We need to find things that excite us, that are fun and fascinating, that arouse our curiosity – things that teach us to relate to our environment in new ways again. This semester, we will look into hidden places – places that were never meant for us. The murky depths of water, the tops of clouds, the inside of a water pond or a fountain, the secretive interiors of clubs, the scent of impossible combinations of odours, the impossible presence of certain rooms within a building. These spaces are what they are precisely because of how we relate to them – or how we‘re prevented from relating to them.
Living organisms can be first characterized as complex physical bodies or systems which through the continual functioning of their metabolism maintain their form and structure over time. Through active self-organization, organisms don‘t merely let matter flow through them, but transform it according to their own principles. Consider how humans can only perceive distinct visual moments at 1/10 of a second – anything faster appears as continuous motion or becomes invisible to us. A snail, processing at 1/5 of a second, sees our quick movements as lazy gestures, while certain fish, processing at 1/50 of a second, experience our world in extreme slow motion. This simple observation by Karl Ernst von Baer reveals how our very understanding of motion and stillness, of what appears present or absent to us, is fundamentally bound by our biological nature.
The development of our environment takes place in constant interaction with our perception of it. While we establish relationships with our surroundings based on our own capacities, architecture can deliberately challenge and expand these boundaries. Our studio explores this tension: how can we design for elements to enter and exit our perceptual framework, creating environments that shift, contradict, and embrace the ineffable?

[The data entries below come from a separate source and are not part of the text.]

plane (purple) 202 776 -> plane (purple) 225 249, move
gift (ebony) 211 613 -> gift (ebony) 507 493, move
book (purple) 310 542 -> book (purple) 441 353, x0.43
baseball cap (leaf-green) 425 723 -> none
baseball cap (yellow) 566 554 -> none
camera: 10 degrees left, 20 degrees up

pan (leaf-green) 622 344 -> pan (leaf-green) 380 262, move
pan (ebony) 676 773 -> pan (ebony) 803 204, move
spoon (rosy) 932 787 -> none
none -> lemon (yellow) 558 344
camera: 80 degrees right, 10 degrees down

We will work with materials and processes that reveal these hidden dependencies – fermenting substances, growing structures, evolving forms that respond to their environment in unexpected ways. Through careful observation and material experimentation, we will develop architectural proposals that bridge the gap between the controlled and the wild, the visible and the hidden. Each week combines hands-on work with lectures prepared by students, creating a platform where design research can unfold in unexpected directions.

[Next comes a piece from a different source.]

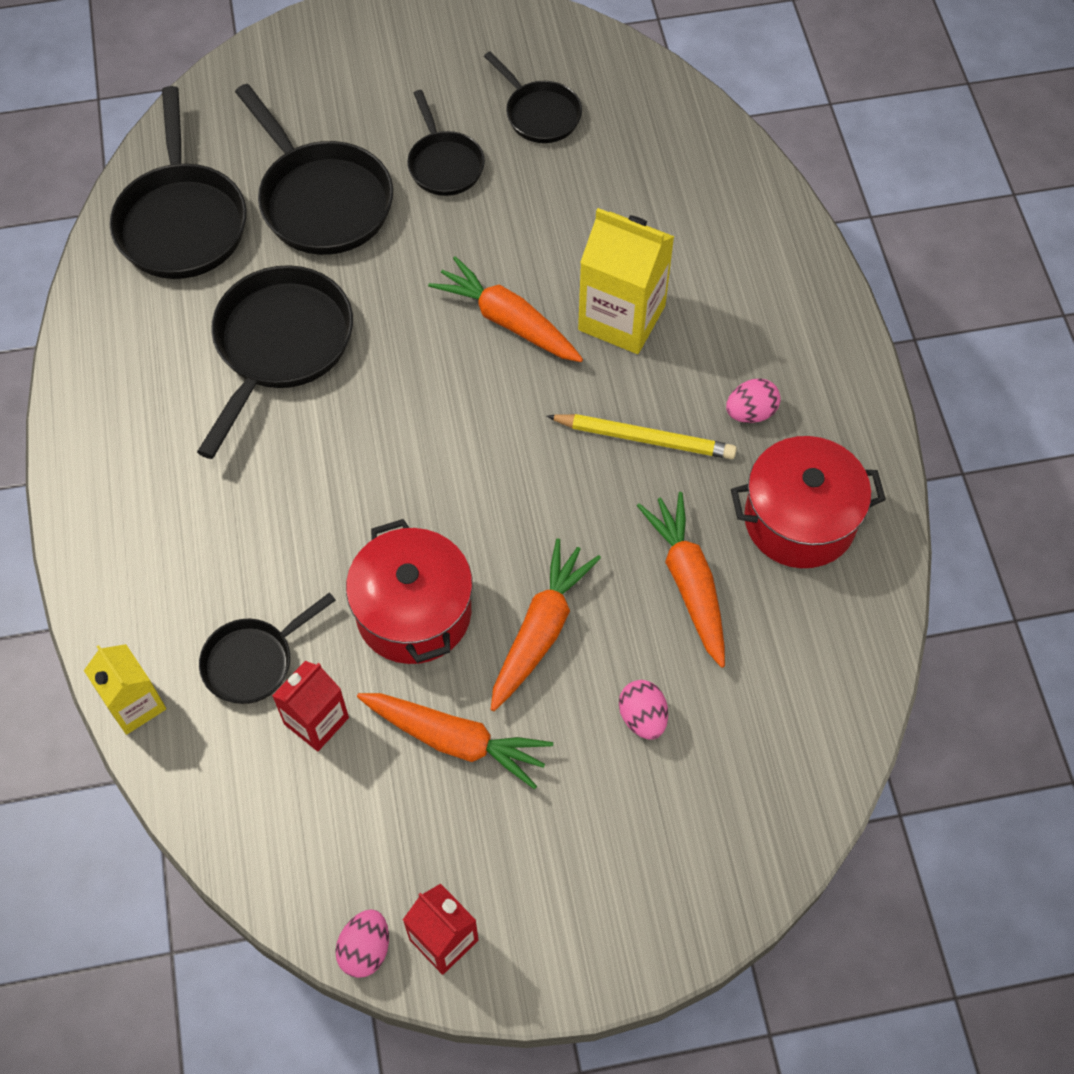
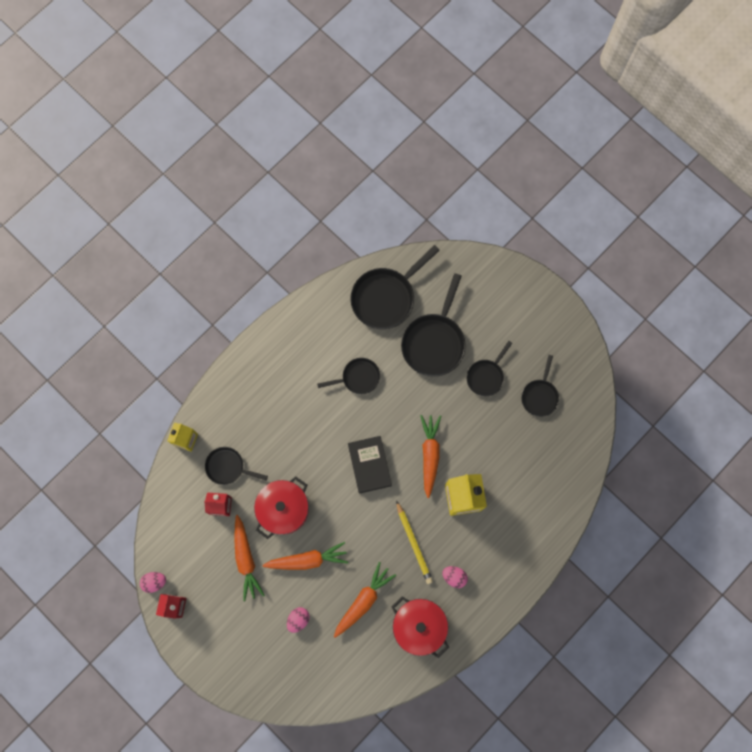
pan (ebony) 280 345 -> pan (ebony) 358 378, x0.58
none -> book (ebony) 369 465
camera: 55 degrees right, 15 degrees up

The studio invites students to bring their own fascinations and curiosities about what remains hidden or inaccessible. Together we will explore how to create spaces that play with presence and absence, visibility and invisibility, pushing the boundaries of what we consider possible within our perceptual framework. Students will seek out the impossible, the secret, the inaccessible – not just to imagine it, but to test it, to challenge it through architectural intervention.